Another major customer is Concessionária Tamoios, a highway concessions company responsible for a stretch of road which connects São Paulo to the coast, for which the startup created an alert mechanism also looking at landslides. For the population of the east side of São Paulo city, however, the company uses only a warning of heavy rain.
Tolezano had to readjust the expansion path planned for this year due to the pandemic. “As part of our service takes place in the field, we had a natural impact on the speed of growth that we had planned for 2020”, he comments. The company took advantage of the period to advance the development of roadmap and test other, more digital business models.
“Soon we will launch our app for the population, with a lot of focus on rain forecasting and monitoring and an API for developers and businesses to automatically plug-in our services, with the possibility of upgrading if they want more personalized and accurate information, with their network of stations”, he explains.
Agrosmart, besides Brazil, where the company works over 680,000 hectares (1,680 acres), is present in 9 countries, mainly in Latin America: Argentina, Colombia, Peru, Guatemala, Costa Rica, Mexico, Bolivia.
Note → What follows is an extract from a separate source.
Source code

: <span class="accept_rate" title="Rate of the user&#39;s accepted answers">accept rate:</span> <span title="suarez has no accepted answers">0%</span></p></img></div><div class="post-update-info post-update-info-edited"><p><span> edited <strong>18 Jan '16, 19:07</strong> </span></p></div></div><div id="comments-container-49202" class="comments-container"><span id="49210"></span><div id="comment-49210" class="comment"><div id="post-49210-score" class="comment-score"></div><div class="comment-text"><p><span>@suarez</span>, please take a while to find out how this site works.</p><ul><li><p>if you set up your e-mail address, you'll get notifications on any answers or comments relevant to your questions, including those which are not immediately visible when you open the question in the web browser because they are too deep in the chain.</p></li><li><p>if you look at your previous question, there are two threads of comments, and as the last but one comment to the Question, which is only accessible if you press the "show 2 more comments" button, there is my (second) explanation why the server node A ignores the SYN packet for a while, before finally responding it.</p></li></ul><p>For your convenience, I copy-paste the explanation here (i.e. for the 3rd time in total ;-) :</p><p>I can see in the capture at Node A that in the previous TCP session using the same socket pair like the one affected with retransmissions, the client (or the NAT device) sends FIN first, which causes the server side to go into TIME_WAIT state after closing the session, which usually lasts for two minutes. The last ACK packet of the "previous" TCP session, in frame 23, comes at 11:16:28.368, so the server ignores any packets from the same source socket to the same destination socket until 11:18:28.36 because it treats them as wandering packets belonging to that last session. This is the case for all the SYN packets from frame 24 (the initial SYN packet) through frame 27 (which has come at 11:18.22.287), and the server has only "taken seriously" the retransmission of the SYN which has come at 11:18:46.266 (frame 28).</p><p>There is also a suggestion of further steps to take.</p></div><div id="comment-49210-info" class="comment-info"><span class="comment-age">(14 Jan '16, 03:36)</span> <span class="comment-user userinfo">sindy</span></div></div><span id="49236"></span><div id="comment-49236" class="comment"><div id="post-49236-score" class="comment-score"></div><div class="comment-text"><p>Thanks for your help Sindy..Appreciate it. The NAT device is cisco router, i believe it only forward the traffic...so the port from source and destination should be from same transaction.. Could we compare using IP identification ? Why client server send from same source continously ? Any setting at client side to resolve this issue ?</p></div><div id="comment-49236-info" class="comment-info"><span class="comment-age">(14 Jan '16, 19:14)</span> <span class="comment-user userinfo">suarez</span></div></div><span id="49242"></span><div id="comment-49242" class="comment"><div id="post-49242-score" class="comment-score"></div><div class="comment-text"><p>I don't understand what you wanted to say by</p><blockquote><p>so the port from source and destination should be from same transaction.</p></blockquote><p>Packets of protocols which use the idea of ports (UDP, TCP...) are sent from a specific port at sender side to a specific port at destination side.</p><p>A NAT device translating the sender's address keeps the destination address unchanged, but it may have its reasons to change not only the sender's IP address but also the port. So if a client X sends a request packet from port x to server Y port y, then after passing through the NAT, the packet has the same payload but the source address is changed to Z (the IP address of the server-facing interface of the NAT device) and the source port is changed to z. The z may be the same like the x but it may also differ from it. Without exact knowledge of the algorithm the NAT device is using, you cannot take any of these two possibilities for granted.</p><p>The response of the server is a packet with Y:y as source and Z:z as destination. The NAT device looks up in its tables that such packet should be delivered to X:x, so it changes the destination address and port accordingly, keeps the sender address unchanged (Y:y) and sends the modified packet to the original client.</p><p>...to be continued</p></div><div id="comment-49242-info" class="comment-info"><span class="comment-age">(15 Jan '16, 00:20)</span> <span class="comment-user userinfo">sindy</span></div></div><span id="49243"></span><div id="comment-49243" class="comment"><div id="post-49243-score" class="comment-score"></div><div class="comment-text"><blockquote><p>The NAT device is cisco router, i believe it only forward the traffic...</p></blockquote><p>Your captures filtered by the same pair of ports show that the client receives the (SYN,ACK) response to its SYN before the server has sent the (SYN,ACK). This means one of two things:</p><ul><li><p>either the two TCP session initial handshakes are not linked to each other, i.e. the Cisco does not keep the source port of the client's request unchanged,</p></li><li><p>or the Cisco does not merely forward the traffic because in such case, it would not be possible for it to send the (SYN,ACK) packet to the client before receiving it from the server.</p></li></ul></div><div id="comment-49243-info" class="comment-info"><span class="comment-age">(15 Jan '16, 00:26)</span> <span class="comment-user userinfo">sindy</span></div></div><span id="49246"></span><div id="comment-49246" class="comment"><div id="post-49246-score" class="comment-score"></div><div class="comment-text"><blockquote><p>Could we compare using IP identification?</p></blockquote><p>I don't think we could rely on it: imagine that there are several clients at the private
The company also has operations in the United States and Israel.
The agritech provides algorithms for farmers, but also allows them to use data and create any alerts to what they already know, “to take advantage of the consolidated knowledge of years of farming together with the agronomist”, she explains. The startup also allows other companies to exchange data, generating integrated intelligence with farmers.
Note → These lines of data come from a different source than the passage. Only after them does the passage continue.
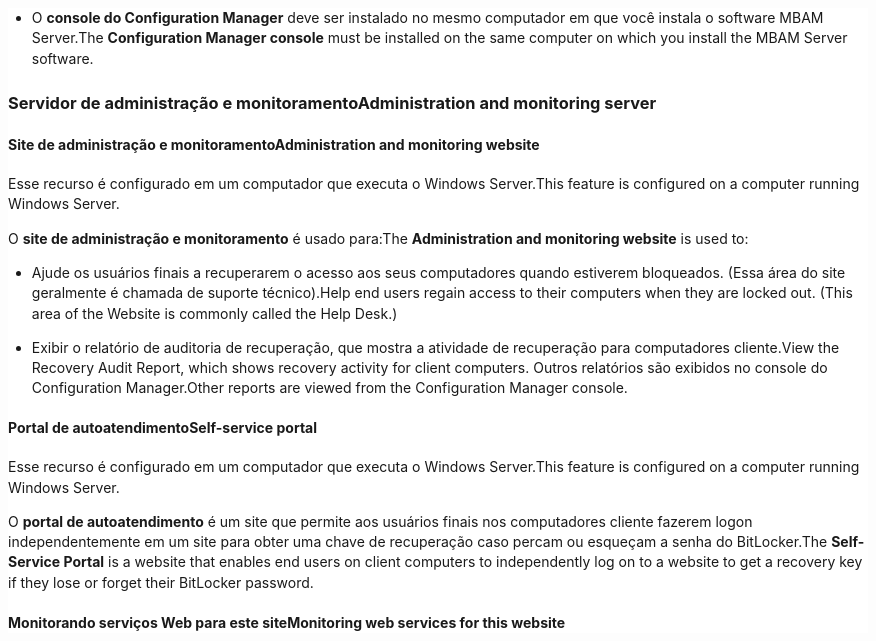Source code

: -   <span data-ttu-id="fdabc-143">O **console do Configuration Manager** deve ser instalado no mesmo computador em que você instala o software MBAM Server.</span><span class="sxs-lookup"><span data-stu-id="fdabc-143">The **Configuration Manager console** must be installed on the same computer on which you install the MBAM Server software.</span></span>

### <span data-ttu-id="fdabc-144">Servidor de administração e monitoramento</span><span class="sxs-lookup"><span data-stu-id="fdabc-144">Administration and monitoring server</span></span>

#### <span data-ttu-id="fdabc-145">Site de administração e monitoramento</span><span class="sxs-lookup"><span data-stu-id="fdabc-145">Administration and monitoring website</span></span>

<span data-ttu-id="fdabc-146">Esse recurso é configurado em um computador que executa o Windows Server.</span><span class="sxs-lookup"><span data-stu-id="fdabc-146">This feature is configured on a computer running Windows Server.</span></span>

<span data-ttu-id="fdabc-147">O **site de administração e monitoramento** é usado para:</span><span class="sxs-lookup"><span data-stu-id="fdabc-147">The **Administration and monitoring website** is used to:</span></span>

-   <span data-ttu-id="fdabc-148">Ajude os usuários finais a recuperarem o acesso aos seus computadores quando estiverem bloqueados. (Essa área do site geralmente é chamada de suporte técnico).</span><span class="sxs-lookup"><span data-stu-id="fdabc-148">Help end users regain access to their computers when they are locked out. (This area of the Website is commonly called the Help Desk.)</span></span>

-   <span data-ttu-id="fdabc-149">Exibir o relatório de auditoria de recuperação, que mostra a atividade de recuperação para computadores cliente.</span><span class="sxs-lookup"><span data-stu-id="fdabc-149">View the Recovery Audit Report, which shows recovery activity for client computers.</span></span> <span data-ttu-id="fdabc-150">Outros relatórios são exibidos no console do Configuration Manager.</span><span class="sxs-lookup"><span data-stu-id="fdabc-150">Other reports are viewed from the Configuration Manager console.</span></span>

#### <span data-ttu-id="fdabc-151">Portal de autoatendimento</span><span class="sxs-lookup"><span data-stu-id="fdabc-151">Self-service portal</span></span>

<span data-ttu-id="fdabc-152">Esse recurso é configurado em um computador que executa o Windows Server.</span><span class="sxs-lookup"><span data-stu-id="fdabc-152">This feature is configured on a computer running Windows Server.</span></span>

<span data-ttu-id="fdabc-153">O **portal de autoatendimento** é um site que permite aos usuários finais nos computadores cliente fazerem logon independentemente em um site para obter uma chave de recuperação caso percam ou esqueçam a senha do BitLocker.</span><span class="sxs-lookup"><span data-stu-id="fdabc-153">The **Self-Service Portal** is a website that enables end users on client computers to independently log on to a website to get a recovery key if they lose or forget their BitLocker password.</span></span>

#### <span data-ttu-id="fdabc-154">Monitorando serviços Web para este site</span><span class="sxs-lookup"><span data-stu-id="fdabc-154">Monitoring web services for this website</span></span>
According to Vasconcelos, Agrosmart works throughout the agribusiness chain, from seed, pesticides, and R&D companies, from experimental fields in the best use of products to monitoring supply chains. “When there are food companies that buy from generally small producers, we help to understand this chain, help the producer in that chain to create climate resilience”, she explains. The agritech also operates in the financial sector, with data that help banks and insurance companies to measure risks.
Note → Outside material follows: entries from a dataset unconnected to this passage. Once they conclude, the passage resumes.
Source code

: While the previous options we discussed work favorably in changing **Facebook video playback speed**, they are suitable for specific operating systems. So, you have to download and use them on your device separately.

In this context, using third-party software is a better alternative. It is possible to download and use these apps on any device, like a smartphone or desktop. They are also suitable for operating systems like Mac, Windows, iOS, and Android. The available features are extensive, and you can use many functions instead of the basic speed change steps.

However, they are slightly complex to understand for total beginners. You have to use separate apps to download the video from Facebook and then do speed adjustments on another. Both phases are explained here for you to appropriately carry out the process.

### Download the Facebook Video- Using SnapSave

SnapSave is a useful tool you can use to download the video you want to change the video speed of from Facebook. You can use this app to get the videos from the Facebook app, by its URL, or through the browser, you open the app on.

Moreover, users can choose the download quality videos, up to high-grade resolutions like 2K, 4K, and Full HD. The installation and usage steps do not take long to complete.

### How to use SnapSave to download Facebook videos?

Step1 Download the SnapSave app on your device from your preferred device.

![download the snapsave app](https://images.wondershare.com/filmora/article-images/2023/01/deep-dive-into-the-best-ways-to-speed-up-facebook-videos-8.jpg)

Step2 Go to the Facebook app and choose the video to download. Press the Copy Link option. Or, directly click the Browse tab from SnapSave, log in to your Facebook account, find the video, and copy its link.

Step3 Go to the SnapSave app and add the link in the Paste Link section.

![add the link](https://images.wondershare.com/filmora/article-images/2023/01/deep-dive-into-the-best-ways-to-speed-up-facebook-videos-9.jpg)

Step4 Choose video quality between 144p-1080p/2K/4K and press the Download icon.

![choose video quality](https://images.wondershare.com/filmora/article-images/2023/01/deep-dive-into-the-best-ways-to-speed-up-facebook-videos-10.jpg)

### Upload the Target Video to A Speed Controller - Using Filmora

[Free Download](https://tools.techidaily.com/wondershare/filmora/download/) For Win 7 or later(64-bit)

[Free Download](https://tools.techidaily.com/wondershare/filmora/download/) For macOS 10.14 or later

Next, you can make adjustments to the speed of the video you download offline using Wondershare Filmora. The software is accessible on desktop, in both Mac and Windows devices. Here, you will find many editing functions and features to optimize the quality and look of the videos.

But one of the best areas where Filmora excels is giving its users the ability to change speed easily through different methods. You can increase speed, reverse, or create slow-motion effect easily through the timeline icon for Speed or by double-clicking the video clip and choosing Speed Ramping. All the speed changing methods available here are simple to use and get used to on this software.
Agrosmart’s weather forecast brings a 7-day advance solution with a 7-kilometer (4.35 -mile) grid on the farm. The forecast is applied to several products, such as irrigation. “We use the weather forecast to be able to forecast demand for the following days, whether there will be demand for irrigation or not, to find out if conditions are going to be favorable for applying inputs or entering machinery, or starting planting.”
With foreign investors concerned with deforestation in the Brazilian Amazon, the weather station is also able to predict the risk of bushfires, which, according to her, was highly demanded in the region. It is still possible to predict crop pests such as coffee rust and fungal diseases in potatoes, for example. “We predict how the conditions to develop the disease will be in the coming days to assess the risk of the disease. For coffee plantations, for example, we launched a model through which we can assertively know whether there will be rust or not 15 days earlier. It is a model that is derived from the weather forecast”, she says.
For other crops, Agrosmart has customers who use weather forecasting to coordinate logistics. To find out if it is possible to harvest and fetch the grain, for example. Since, if it rains, the grain will not be dry to be removed. Thus, it is possible to plan a logistics route to collect raw material.
With two investment rounds, the startup raised $9.8 million in seed and Series A rounds and seeks to be the leading Latin American digital agriculture platforms. “We were able to position ourselves outside the country, which brings a strong message of sustainability and production and we managed to do that from Brazil. We are sending our Brazilian technology abroad,” says Vasconcelos.